Thanks for the replies, everyone. The 'brick wall' so to speak, that Intel hit, sums it up for me. I wasn't aware that they ran into that issue.
The point which others haven't explained (and I'll try to) is why today's processors are faster, at a lower clock speed (discounting the multi processor thing).
Intel had got itself into two problems with the Pentium 4. Firstly, they'd hit the wall in terms of clock speed (around 4GHz). Secondly, in order to reach this high speed, they'd had to increase CPU pipeline lengths.
A CPU can't simply process a whole complex instruction every clock cycle... these instructions must be broken down into smaller simpler steps (get instruction, decode, get first operand, get second operand etc.)
In order to speed things up, a pipelined processor operates on multiple instructions at once. So while the newest instruction is being fetched, the previous instruction is being decoded, the prior one is having it's first operand fetched etc. The last generation of the P4 had a pipeline that was 31 stages in length - that is, 31 instructions were 'in flight' at once.
The problem with a very long pipeline is what happens if the program takes a change of direction. If you're in a loop, or the program hits an 'if' comparison etc. In the worst case, you only discover that you've branched off when a comparison instruction is most of the way to being processed. At this point, all the instructions in the pipeline behind it have to be thrown away - because you're branching off elsewhere and those instructions never should have been executed. This is called a pipeline 'bubble', and it meant that as the
P4 range got higher clock speeds and longer pipelines, they became steadily less efficient. Sure, there are ways to lessen the impact of 'bubbles' - but the P4 approach had run out of steam.
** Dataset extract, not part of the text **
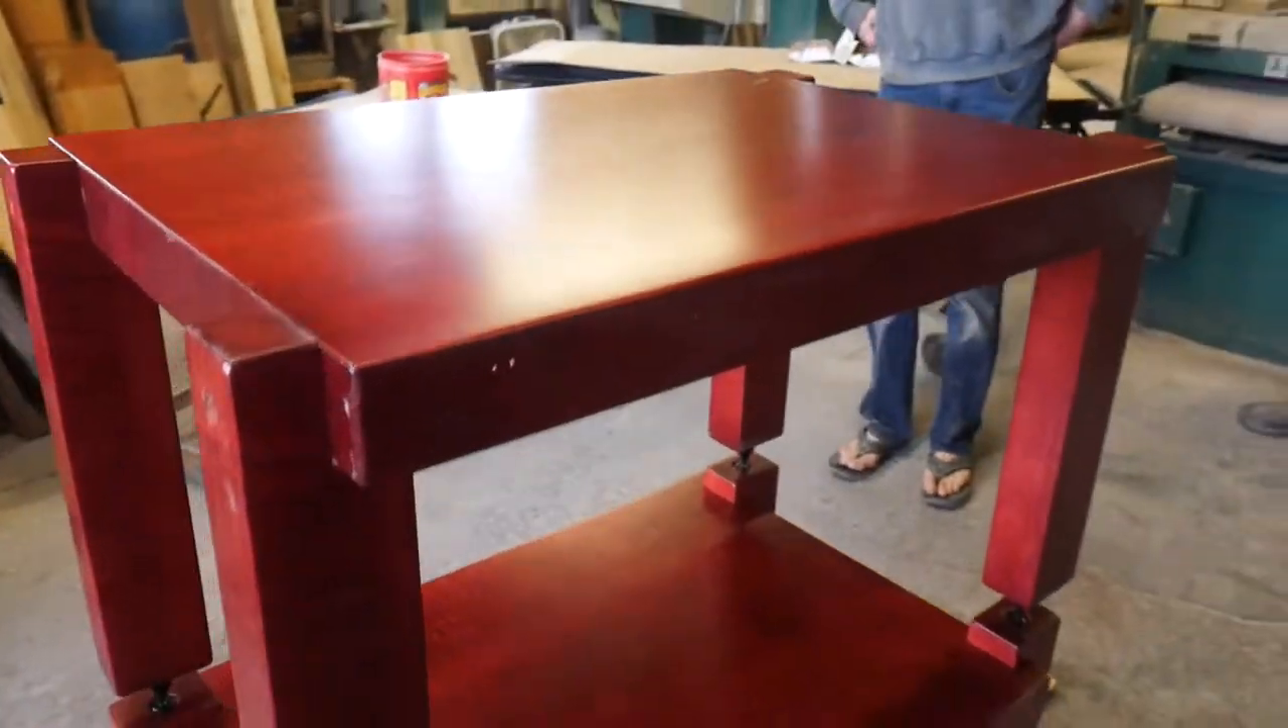And you now have a stock rack assembled within fifteen minutes.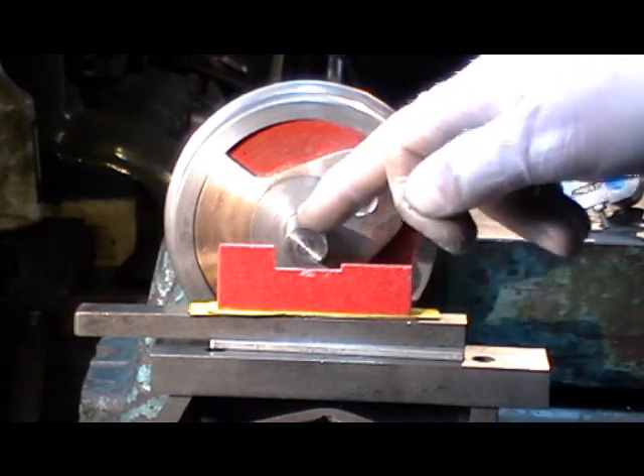So, I've got my axle, in my vice, with it protruding through the wheel.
Luckily for Intel, they had a team of engineers in Israel working on a new processor design. This took the old PIII design (which had a short pipeline) and added new improvements to it. In a brave move, Intel decided to completely abandon the P4 architecture and take a step back... and the
Core family was launched.
This new family scaled back the processor speed, halved the pipeline length, but managed to do more for each clock cycle. Instructions were bunched up, SSE instructions executed quicker, more instructions set off at once and yes, the new architecture also better allowed the integration of multiple cores on a single IC. Other important changes came with '64 bit' processors - which also introduces new registers (short term storage areas) and instructions, improving the ancient x86 architecture (which frankly sucked).
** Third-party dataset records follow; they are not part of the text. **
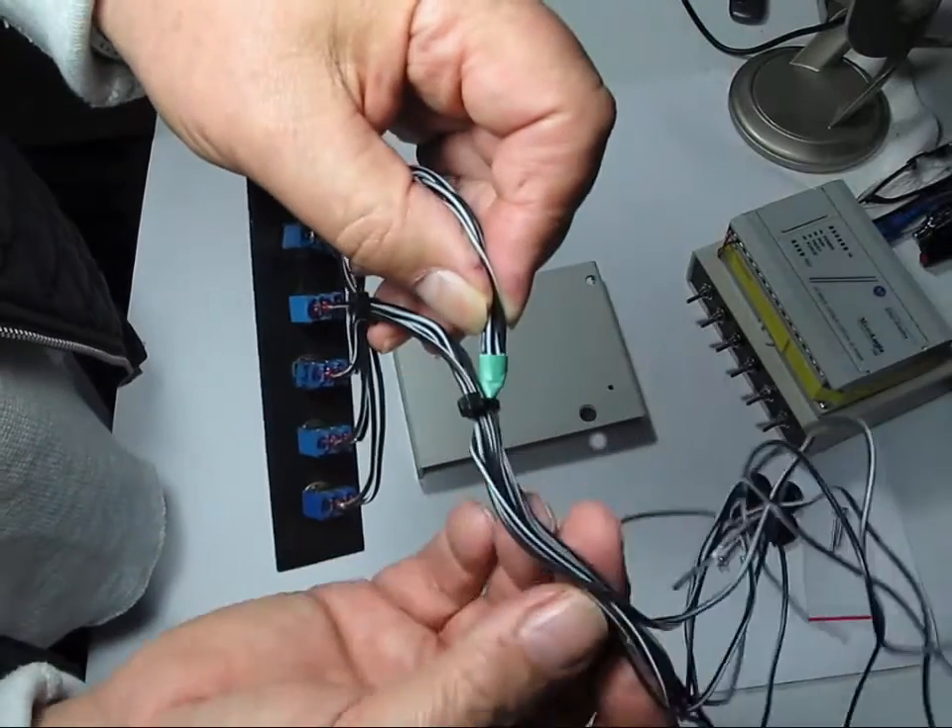The conductors on this side of the switch have all been bunched together right here.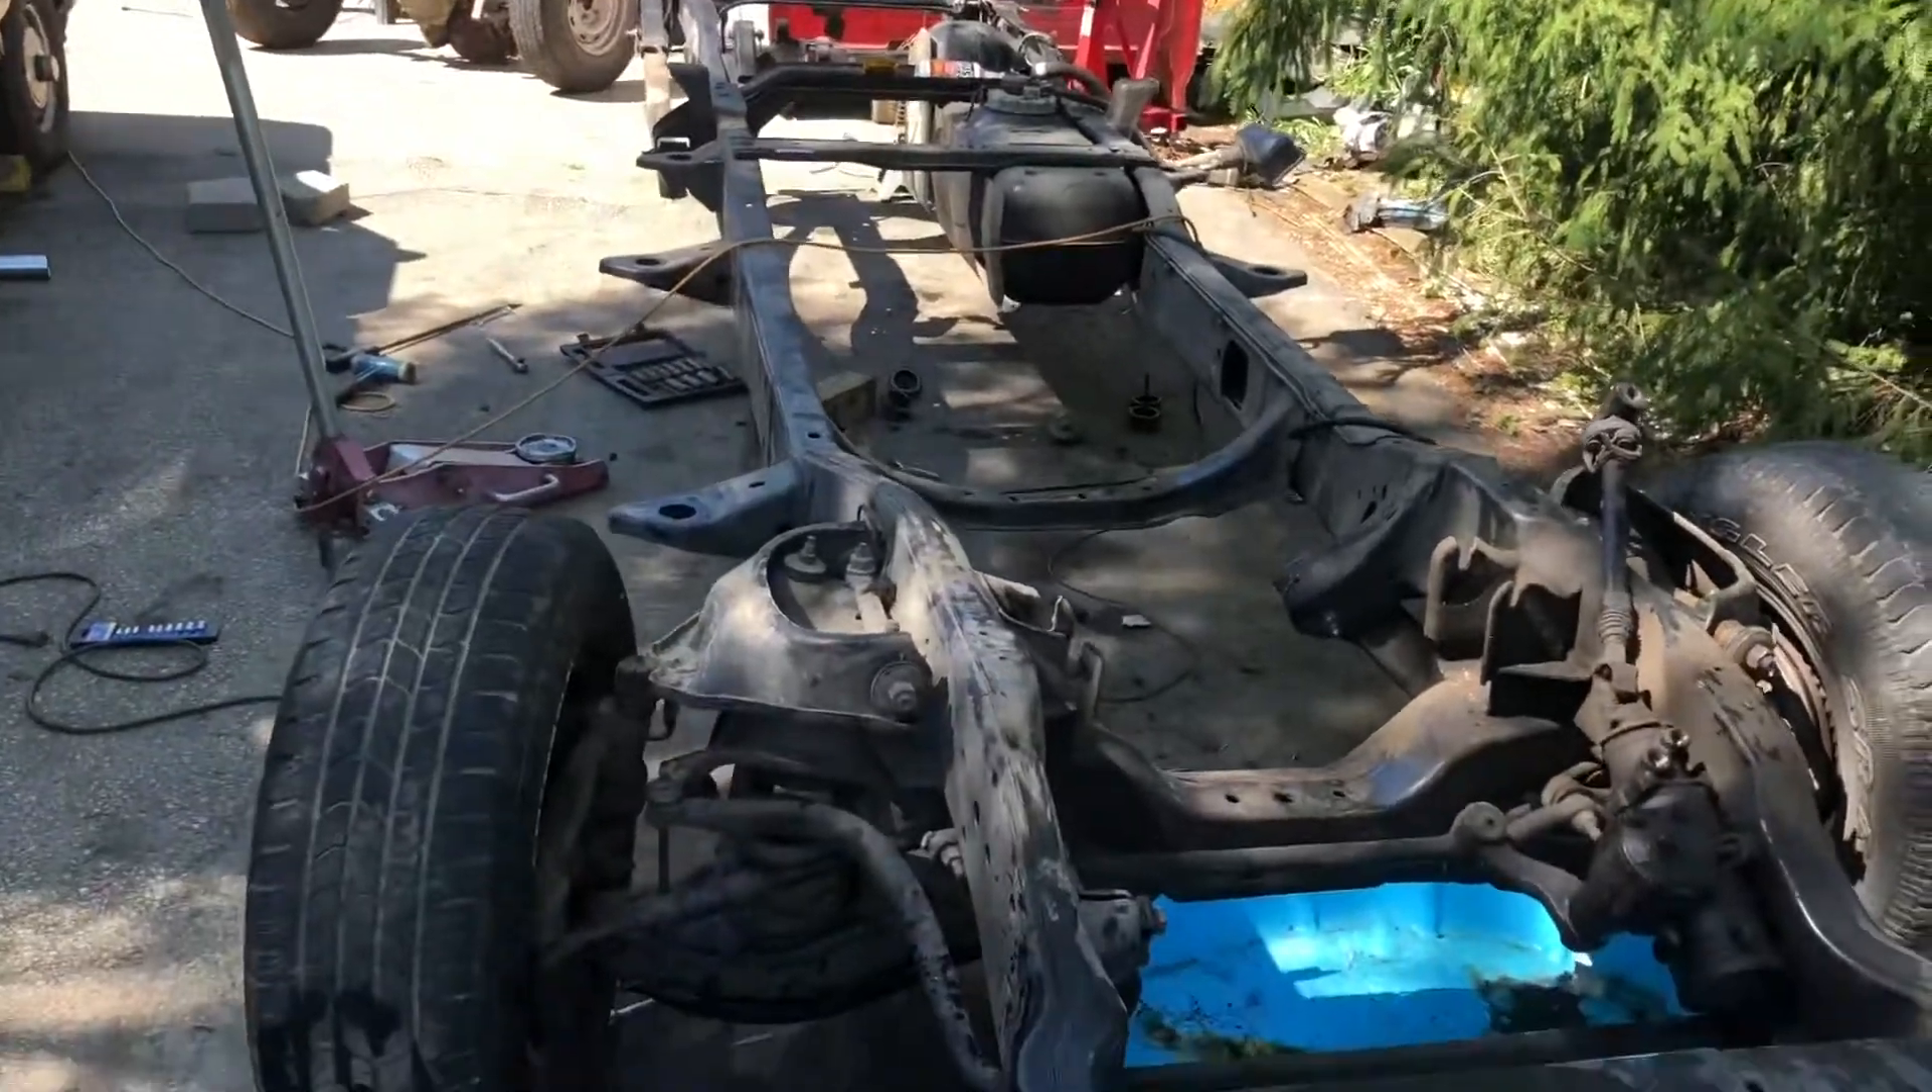We're basically almost down to a bare frame except the suspension gearbox for the steering fuel tank and then the leaf springs.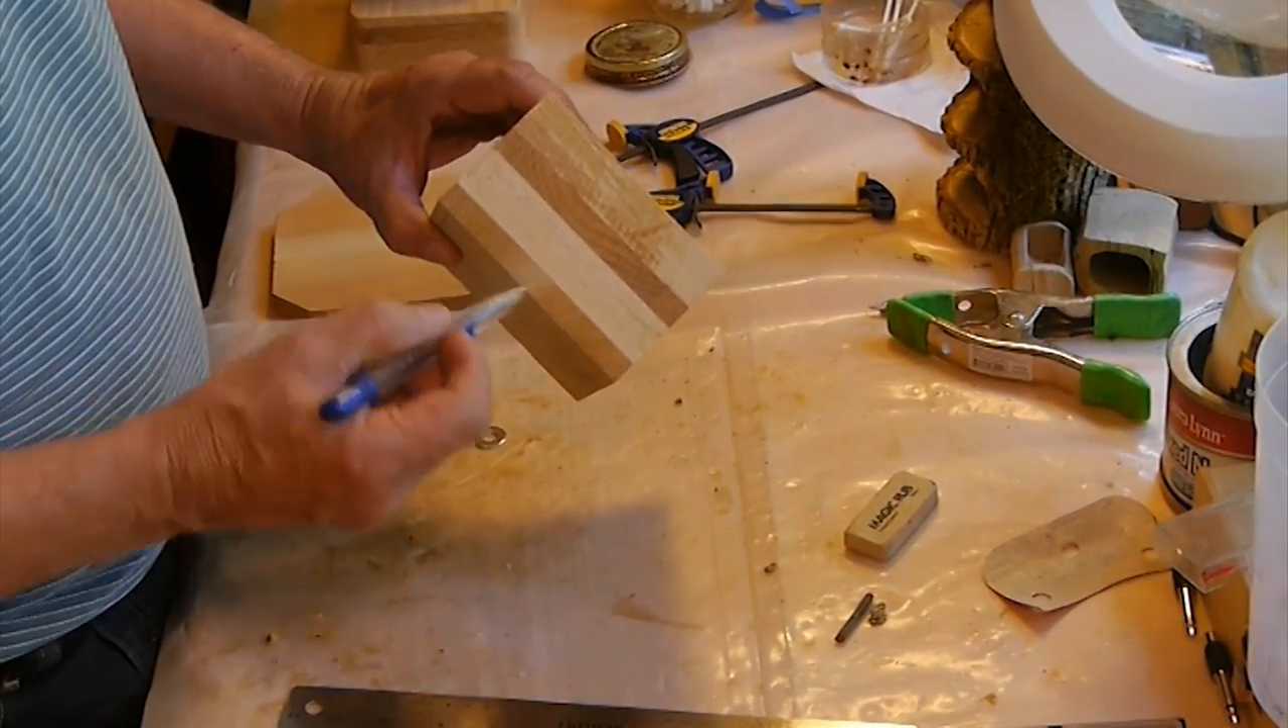I've already glued up my blank. I've got two pieces of cedar and two pieces of white pine.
Do you think there will be a point in time when CPU manufacturers won't be able to 'outpower' the previous generation of machines due to power consumption issues?
I think we're still some way off that.
I think our current problem is more in software than in hardware. While the use of multi core CPUs has become more prevalent, I think app writers have failed to make their software take advantage of this.
I own a 4 year old 8 core Mac Pro. While many of the newer consumer Mac line is faster for single threaded tasks, this computer still holds its own with applications that can use all of those cores. I've actually seen a speed-up in apps over time on my machine, as more use is made of multi core (for instance Adobe lightroom parallelises more things in the last two releases). Most of the time though, even when running flat out - I'm only seeing perhaps 1/4 of the total available CPU power being used. Only very specialist apps (like video encoding) make use of that power.
So there's a lot of unused power out there, and if CPU makers continue to add cores rather than GHz as a means of increasing speed - then OS and app writers will need to work a lot harder to make use of that. If they don't - then we're going nowhere.